Directions for this task: Copy every line of text in the data below word for word, and leave the pictures out of your answer.

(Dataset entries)
^^^^^^^^^^^^^^^^
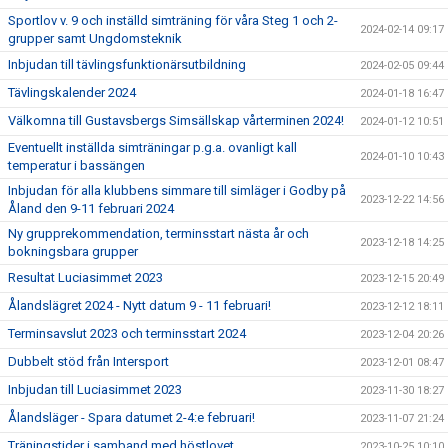
Sportlov v. 9 och inställd simträning för våra Steg 1 och 2-
2024-02-14 09:17
grupper samt Ungdomsteknik
Inbjudan till tävlingsfunktionärsutbildning
2024-02-05 09:44
Tävlingskalender 2024
2024-01-18 16:47
Välkomna till Gustavsbergs Simsällskap vårterminen 2024!
2024-01-12 10:51
Eventuellt inställda simträningar p.g.a. ovanligt kall
2024-01-10 10:43
temperatur i bassängen
Inbjudan för alla klubbens simmare till simläger i Godby på
2023-12-22 14:56
Åland den 9-11 februari 2024
Ny grupprekommendation, terminsstart nästa år och
2023-12-18 14:25
bokningsbara grupper
Resultat Luciasimmet 2023
2023-12-15 20:49
Ålandslägret 2024 - Nytt datum 9 - 11 februari!
2023-12-12 18:11
Terminsavslut 2023 och terminsstart 2024
2023-12-04 20:26
Dubbelt stöd från Intersport
2023-12-01 08:47
Inbjudan till Luciasimmet 2023
2023-11-30 18:27
Ålandsläger - Spara datumet 2-4:e februari!
2023-11-07 21:24
Träningstider i samband med höstlovet
2023-10-25 10:10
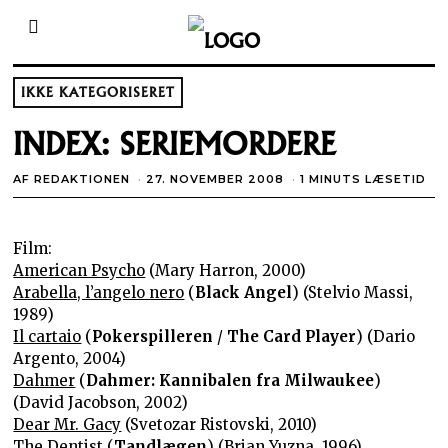
IKKE KATEGORISERET
INDEX: SERIEMORDERE
AF
REDAKTIONEN
27. NOVEMBER 2008
1 MINUTS LÆSETID
Film:
American Psycho
(Mary Harron, 2000)
Arabella, l’angelo nero
(
Black Angel
) (Stelvio Massi,
1989)
Il cartaio
(
Pokerspilleren
/
The Card Player
) (Dario
Argento, 2004)
Dahmer
(
Dahmer: Kannibalen fra Milwaukee
)
(David Jacobson, 2002)
Dear Mr. Gacy
(Svetozar Ristovski, 2010)
The Dentist
(
Tandlægen
) (Brian Yuzna, 1996)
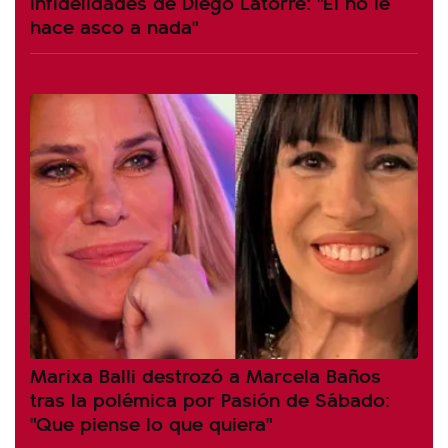
infidelidades de Diego Latorre: "Él no le
hace asco a nada"
Marixa Balli destrozó a Marcela Baños
tras la polémica por Pasión de Sábado:
"Que piense lo que quiera"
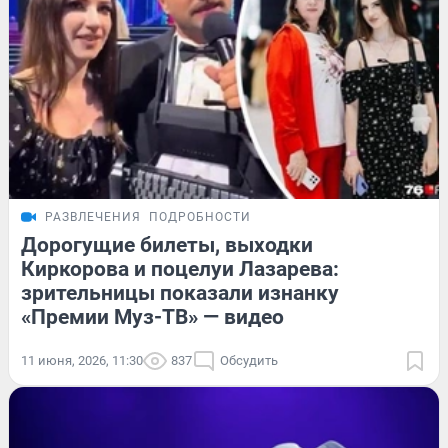
РАЗВЛЕЧЕНИЯ
ПОДРОБНОСТИ
Дорогущие билеты, выходки
Киркорова и поцелуи Лазарева:
зрительницы показали изнанку
«Премии Муз-ТВ» — видео
11 июня, 2026, 11:30
837
Обсудить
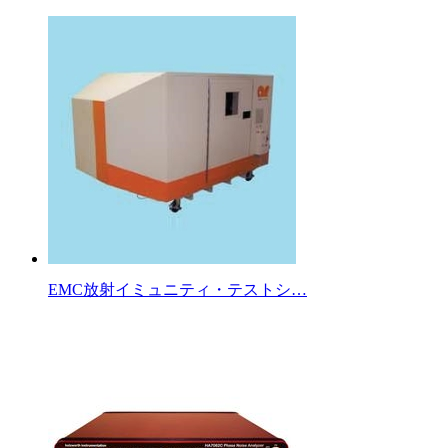
EMC放射イミュニティ・テストシ…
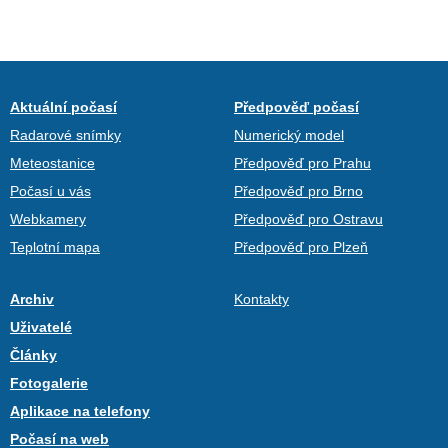
Aktuální počasí
Předpověď počasí
Radarové snímky
Numerický model
Meteostanice
Předpověď pro Prahu
Počasí u vás
Předpověď pro Brno
Webkamery
Předpověď pro Ostravu
Teplotní mapa
Předpověď pro Plzeň
Archiv
Kontakty
Uživatelé
Články
Fotogalerie
Aplikace na telefony
Počasí na web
^^^^^^^^^^^^^^^^
Answer to this task:
Sportlov v. 9 och inställd simträning för våra Steg 1 och 2-
2024-02-14 09:17
grupper samt Ungdomsteknik
Inbjudan till tävlingsfunktionärsutbildning
2024-02-05 09:44
Tävlingskalender 2024
2024-01-18 16:47
Välkomna till Gustavsbergs Simsällskap vårterminen 2024!
2024-01-12 10:51
Eventuellt inställda simträningar p.g.a. ovanligt kall
2024-01-10 10:43
temperatur i bassängen
Inbjudan för alla klubbens simmare till simläger i Godby på
2023-12-22 14:56
Åland den 9-11 februari 2024
Ny grupprekommendation, terminsstart nästa år och
2023-12-18 14:25
bokningsbara grupper
Resultat Luciasimmet 2023
2023-12-15 20:49
Ålandslägret 2024 - Nytt datum 9 - 11 februari!
2023-12-12 18:11
Terminsavslut 2023 och terminsstart 2024
2023-12-04 20:26
Dubbelt stöd från Intersport
2023-12-01 08:47
Inbjudan till Luciasimmet 2023
2023-11-30 18:27
Ålandsläger - Spara datumet 2-4:e februari!
2023-11-07 21:24
Träningstider i samband med höstlovet
2023-10-25 10:10
IKKE KATEGORISERET
INDEX: SERIEMORDERE
AF
REDAKTIONEN
27. NOVEMBER 2008
1 MINUTS LÆSETID
Film:
American Psycho
(Mary Harron, 2000)
Arabella, l’angelo nero
(
Black Angel
) (Stelvio Massi,
1989)
Il cartaio
(
Pokerspilleren
/
The Card Player
) (Dario
Argento, 2004)
Dahmer
(
Dahmer: Kannibalen fra Milwaukee
)
(David Jacobson, 2002)
Dear Mr. Gacy
(Svetozar Ristovski, 2010)
The Dentist
(
Tandlægen
) (Brian Yuzna, 1996)
infidelidades de Diego Latorre: "Él no le
hace asco a nada"
Marixa Balli destrozó a Marcela Baños
tras la polémica por Pasión de Sábado:
"Que piense lo que quiera"
РАЗВЛЕЧЕНИЯ
ПОДРОБНОСТИ
Дорогущие билеты, выходки
Киркорова и поцелуи Лазарева:
зрительницы показали изнанку
«Премии Муз-ТВ» — видео
11 июня, 2026, 11:30
837
Обсудить
EMC放射イミュニティ・テストシ…
Aktuální počasí
Předpověď počasí
Radarové snímky
Numerický model
Meteostanice
Předpověď pro Prahu
Počasí u vás
Předpověď pro Brno
Webkamery
Předpověď pro Ostravu
Teplotní mapa
Předpověď pro Plzeň
Archiv
Kontakty
Uživatelé
Články
Fotogalerie
Aplikace na telefony
Počasí na web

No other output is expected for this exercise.